Have Magellan and Hamish Douglass lost their marbles?

Shares in fund manager Magellan Funds Management (ASX: MFG) are underperforming along with the funds the firm manages.

From a standing start in 2006 – not the best timing given the onset of the GFC! – Hamish Douglass has built a funds management colossus at Magellan Funds Management (ASX: MFG).

The firm now manages around $118bn, with $86bn in institutional mandates and $32bn in retail funds under management (FUM). Most of the FUM is invested in Global equities, with $19.8bn in Infrastructure and $9.6bn in Aussie equities.

Magellan has also recently started a retirement-focussed product called FuturePay and is also expanding its ESG / sustainable investing offerings.

In recent years the firm has also diversified into taking investments in other companies, with the most notable being a $156m investment in investment bank Barrenjoey and a $103m investment in Mexican fast-food outlet Guzman y Gomez.

Investment strategy

Magellan pursues a strategy of investing in quality companies that have strong market positions and which are able to reinvest their retained earnings at high incremental rates of return.
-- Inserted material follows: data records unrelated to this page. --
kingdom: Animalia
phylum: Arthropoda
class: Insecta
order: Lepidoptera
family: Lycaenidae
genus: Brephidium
Some of the flagship global fund’s current holdings include Visa, Facebook and Microsoft.

However, Magellan shares have underperformed the market since the March 2020 pandemic lows, being approximately where they were 18 months ago.

Investors appear to be concerned with the firm’s recent underperformance – the flagship Global Fund (Open Class) now trails its benchmark by 1.06% per year over the past five years. The underperformance over the past year is even worse, at 18.82%.
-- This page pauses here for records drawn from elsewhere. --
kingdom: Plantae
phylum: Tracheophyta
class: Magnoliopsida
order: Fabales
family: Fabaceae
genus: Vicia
This compares to the fund’s outperformance of 4.02% per year since fund inception.

The underperformance is due to Douglass adopting a cautious stance coming out of the market plunge caused by the pandemic, holding elevated levels of cash as the market continued its strong returns since then.

Another concern of investors is that growth is going to be harder to come by now that FUM is around $120bn. On the face of it, this concern is somewhat warranted. Obviously it is harder to double FUM from a starting level of $110bn than it is starting with $10bn or even $1bn in FUM.

Worries overblown

Yet I think these worries are overblown.

Every fund manager has a period of underperformance, particularly those like Douglass that are willing to be contrarian rather than investing in whatever the market is currently excited about.
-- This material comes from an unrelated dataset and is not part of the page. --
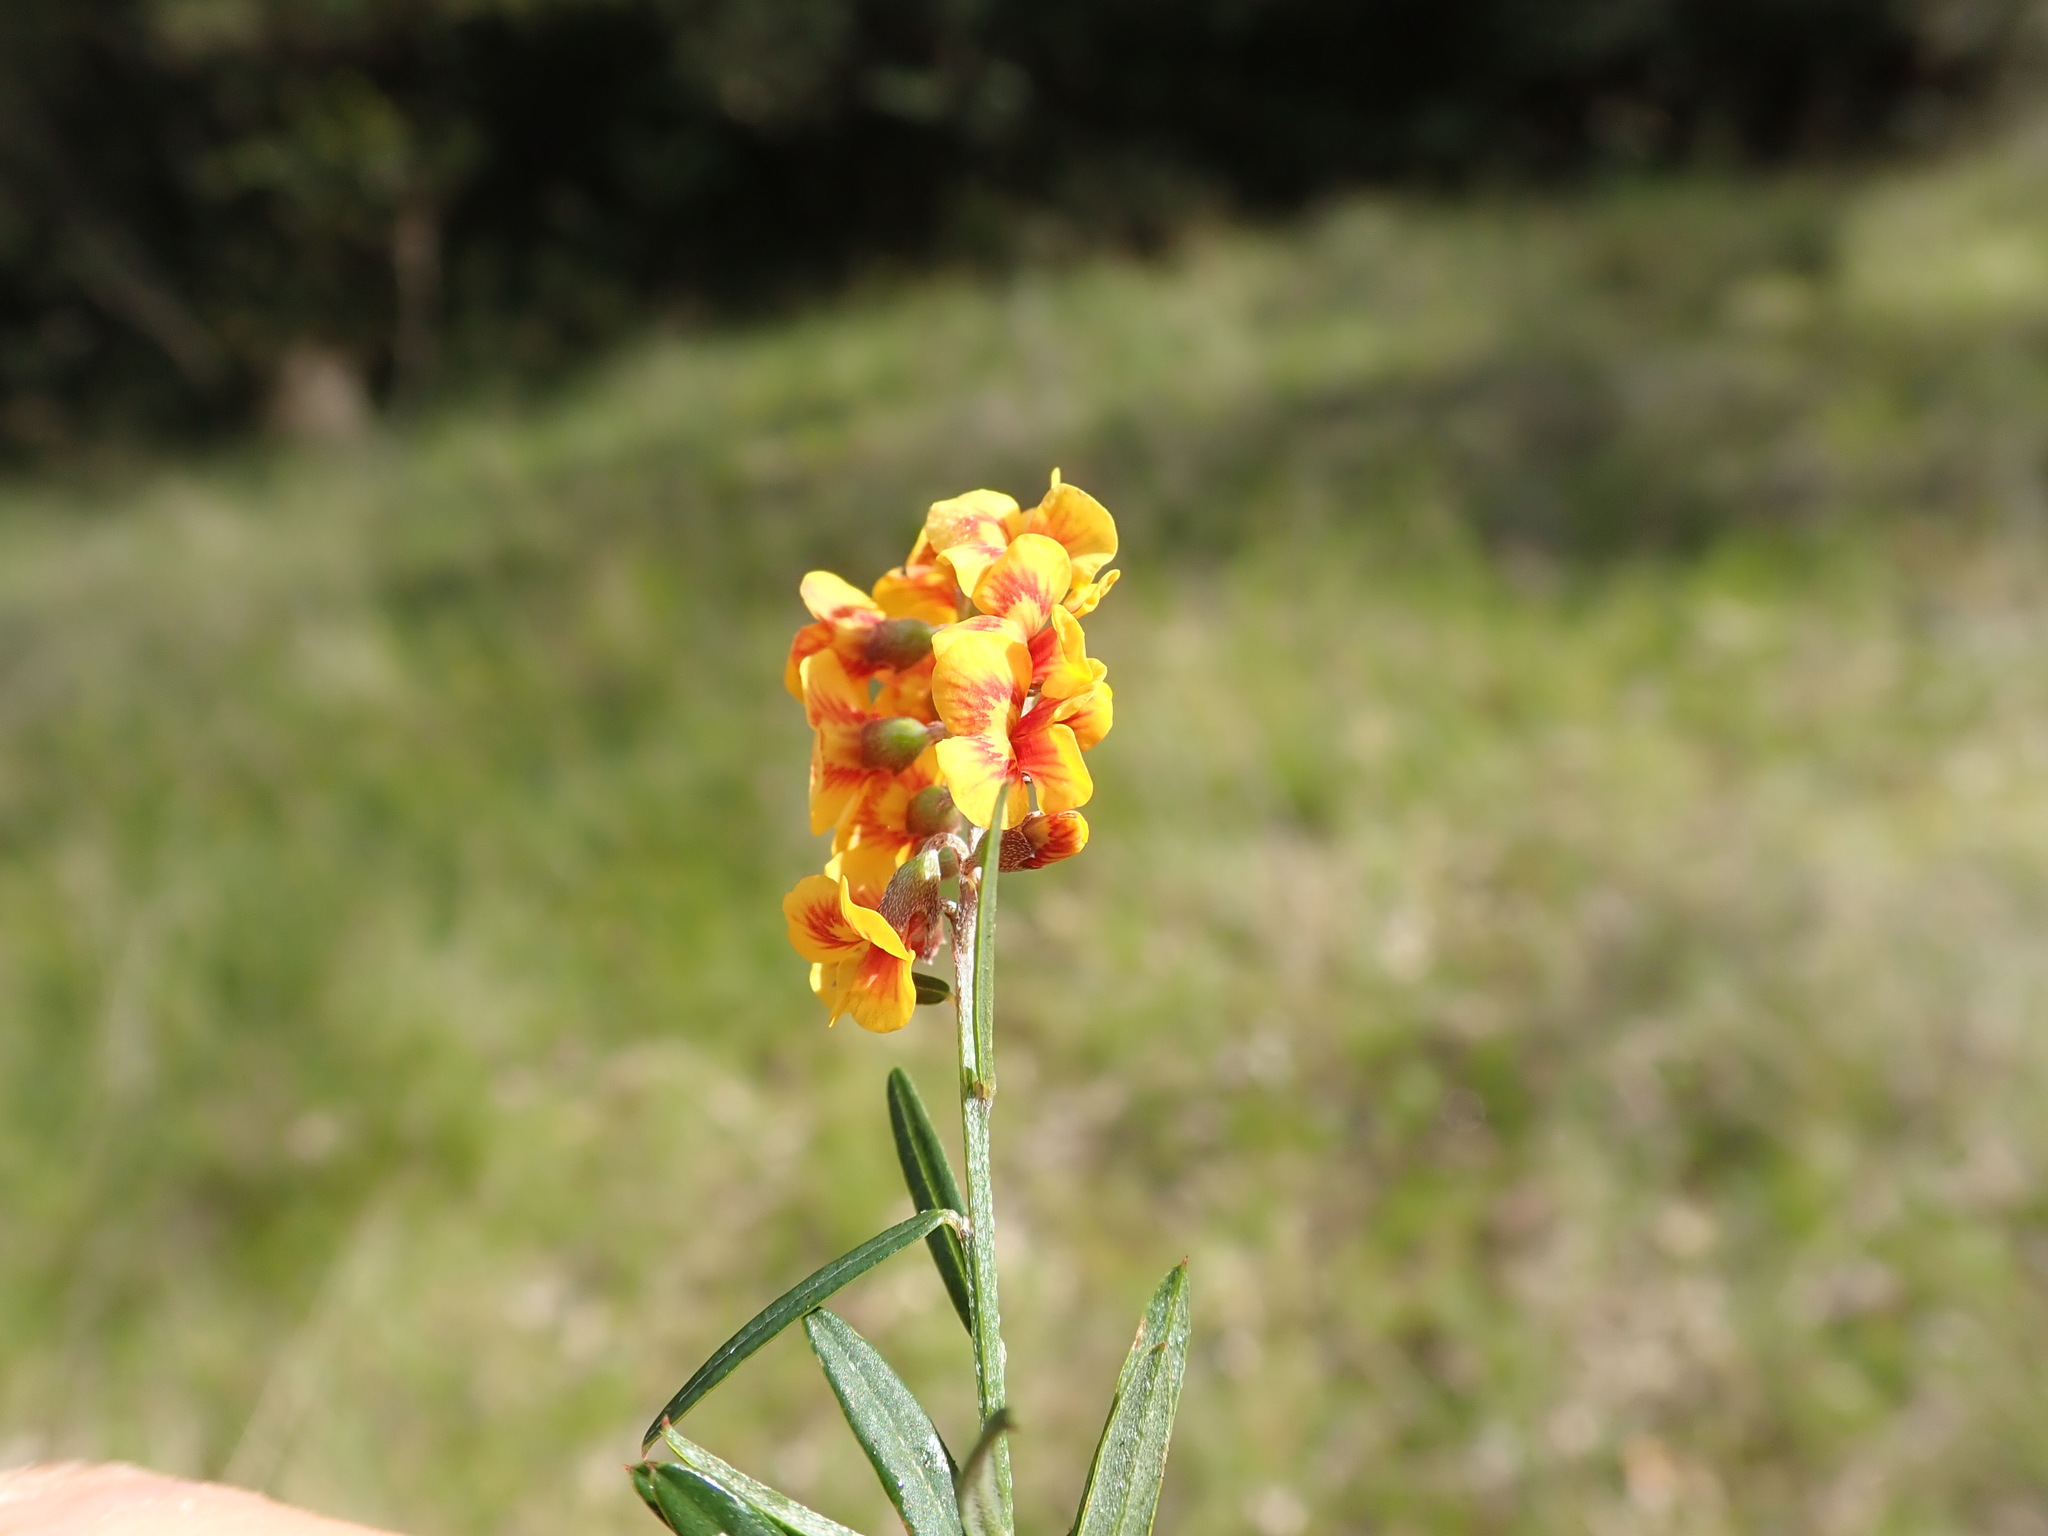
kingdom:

With Magellan’s global equities portfolio invested in high quality companies that still have significant growth runways ahead, I think it is only a matter of time before Magellan again outperforms.

As to growth worries, there is some merit to this, but the firm is still launching new strategies, with material growth still available in its newly launched retirement product FuturePay in particular.

Diversification

What I think the market is overlooking is that Douglass appears to be deliberately following a strategy similar to Warren Buffett after his takeover of Berkshire Hathaway. This was actually a mistake by Buffett due to the poor prospects for textiles but he used Berkshire Hathaway’s free cash to invest in better businesses.

Most investors would agree that this has been somewhat of a success over the past 60 years!

I think Douglass is following a similar strategy as growth in Magellan’s main funds management business slows. This explains the investment in Barrenjoey, Guzman y Gomez and FinClear.

The market is particularly concerned about Barrenjoey given it has cost a fortune to set up. Investment bankers don’t come cheap – after all, they have expensive cars to buy and second and third houses to maintain! Yet given the people it has hired and the networks they have, I wouldn’t be surprised to see it become a mini-Macquarie in due course.

I think it is likely that Douglass will continue to use Magellan’s surplus cash to invest in other companies to further diversify Magellan’s earnings in coming years.

And based on its current FUM and assuming NIL performance fees, the business is selling for a yield in excess of 5%.

All in all, I don’t think Magellan shareholders should worry that Douglass has lost his marbles. I think he has a few tricks up his sleeve yet.